The superpowers of gamers

Simon Rees

This month, Digital Cinema Media’s CEO Simon Rees takes a look at the growing union between the film and gaming industries – and notes powerful, cross-platform opportunities for brands.

Visionary game designer and author, Jane McGonigal, claims that gaming can help create a better world. It’s a big claim, but games can actually boost our resilience and even give us ten extra years of life, she says.

McGonigal uses current research from the positive psychology movement to argue that games can contribute powerfully to human happiness and motivation – even a sense of meaning – and in her 2012 TED talk, she explained why, as part of modern human happiness, we need to achieve 21 billion hours of online gaming a week by the year 2020. That’s an hour a day, every day for half the people on Earth.

McGonigal’s thoughts are gaining traction within the media industry.
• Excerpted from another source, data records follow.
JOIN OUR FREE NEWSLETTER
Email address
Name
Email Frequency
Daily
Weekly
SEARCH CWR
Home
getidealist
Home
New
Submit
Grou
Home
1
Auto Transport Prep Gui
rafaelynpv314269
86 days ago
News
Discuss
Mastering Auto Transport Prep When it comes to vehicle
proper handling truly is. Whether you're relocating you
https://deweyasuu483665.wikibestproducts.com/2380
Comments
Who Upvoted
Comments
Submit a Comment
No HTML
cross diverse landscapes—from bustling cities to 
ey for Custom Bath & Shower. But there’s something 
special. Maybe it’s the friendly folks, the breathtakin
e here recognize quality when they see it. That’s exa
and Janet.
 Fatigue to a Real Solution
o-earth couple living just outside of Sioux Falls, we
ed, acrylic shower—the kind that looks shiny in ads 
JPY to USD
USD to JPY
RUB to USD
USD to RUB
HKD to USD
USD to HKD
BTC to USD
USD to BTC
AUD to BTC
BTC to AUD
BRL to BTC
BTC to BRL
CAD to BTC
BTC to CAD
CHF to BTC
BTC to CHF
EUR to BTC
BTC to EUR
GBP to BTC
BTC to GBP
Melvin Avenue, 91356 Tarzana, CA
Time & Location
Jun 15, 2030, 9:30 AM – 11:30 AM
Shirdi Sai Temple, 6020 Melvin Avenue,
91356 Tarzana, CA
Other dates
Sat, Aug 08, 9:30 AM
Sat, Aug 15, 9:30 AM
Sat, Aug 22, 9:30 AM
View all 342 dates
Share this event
PHD took to the stage with McGonigal at Cannes this year, with Mark Holden, global planning and strategy director, sharing how the entire PHD global network is transforming its approach to collaboration by rolling out an in-house platform – Source – that embraces the principles of gamification.

Alongside facilitating co-operation and providing a framework for strategic decision-making, Source also hosts a leader-board charting the relevant output of PHD employees across the globe.
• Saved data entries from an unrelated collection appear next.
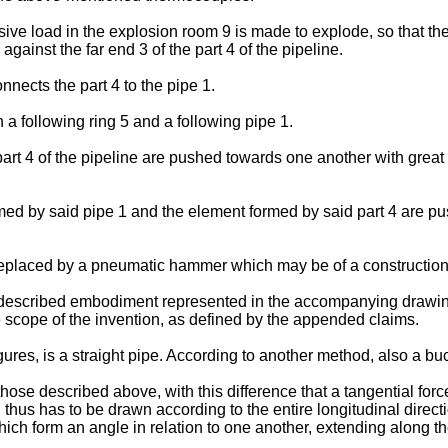
ve load in the explosion room 9 is made to explode, so that the
 against the far end 3 of the part 4 of the pipeline.
nnects the part 4 to the pipe 1.
a following ring 5 and a following pipe 1.
rt 4 of the pipeline are pushed towards one another with great 
ed by said pipe 1 and the element formed by said part 4 are p
s replaced by a pneumatic hammer which may be of a constructio
-described embodiment represented in the accompanying drawin
the scope of the invention, as defined by the appended claims.
figures, is a straight pipe. According to another method, also a b
se described above, with this difference that a tangential force
 thus has to be drawn according to the entire longitudinal directi
ch form an angle in relation to one another, extending along th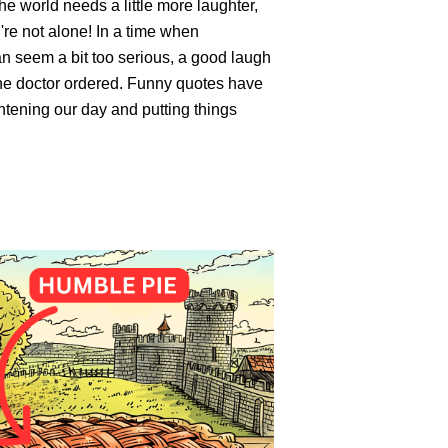
the world needs a little more laughter,
re not alone! In a time when
an seem a bit too serious, a good laugh
the doctor ordered. Funny quotes have
htening our day and putting things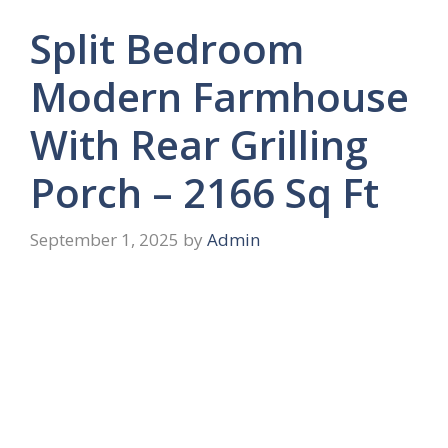
Split Bedroom
Modern Farmhouse
With Rear Grilling
Porch – 2166 Sq Ft
September 1, 2025
by
Admin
The professionalisation of ‘gaming’ in our industry comes at the same time as the average profile of a gamer is significantly changing due to the explosion of mobile and web-based games.

Sales of Wii U consoles and video games throughout 2013, as well as the likely release of Xbox and PlayStation successors into the market, are also likely to result in a market value increase of 11.6% for the year.

According to McGonigal, one of the reasons people enjoy gaming is that avatars are the most heroic, idealised version of who we might become. They are ‘Super Powered’ versions of ourselves and enable us to escape into a different world – just as we do at the cinema, whether at the latest Man of Steel, Batman or Avengers adventure.

Recent TGI data shows that 64% of cinemagoers own a games console (with 32% of these bought in the last 12 months), spending above the UK average and making up a massive 83% of the total £1.6 billion spent on consoles and 86% of the £1.4 billion spent on games in the last year.

While multi-platform games are also now an integral part of major film brands, video game franchises have also made it on to the big screen, with mixed results, but continued enthusiasm from the studios. This week, Sony has announced that it is developing a film based on one of its own video game franchises, Gran Turismo. Sony Pictures Animation has also entered into partnership with Rovio to turn the gaming phenomenon Angry Birds into a 3D animated film, for release in 2016.

DCM has also now partnered with IGN, the UK’s leading games and entertainment website, to open up these opportunities to relevant brands. Together, we reach more than 7.7 million UK based 18-35 year old men every month, via cinema admissions, web, mobile and social platforms, who have a shared passion for games and film.

As a medium, we have to understand the passion points of our audiences and create powerful, cross-platform opportunities for brands.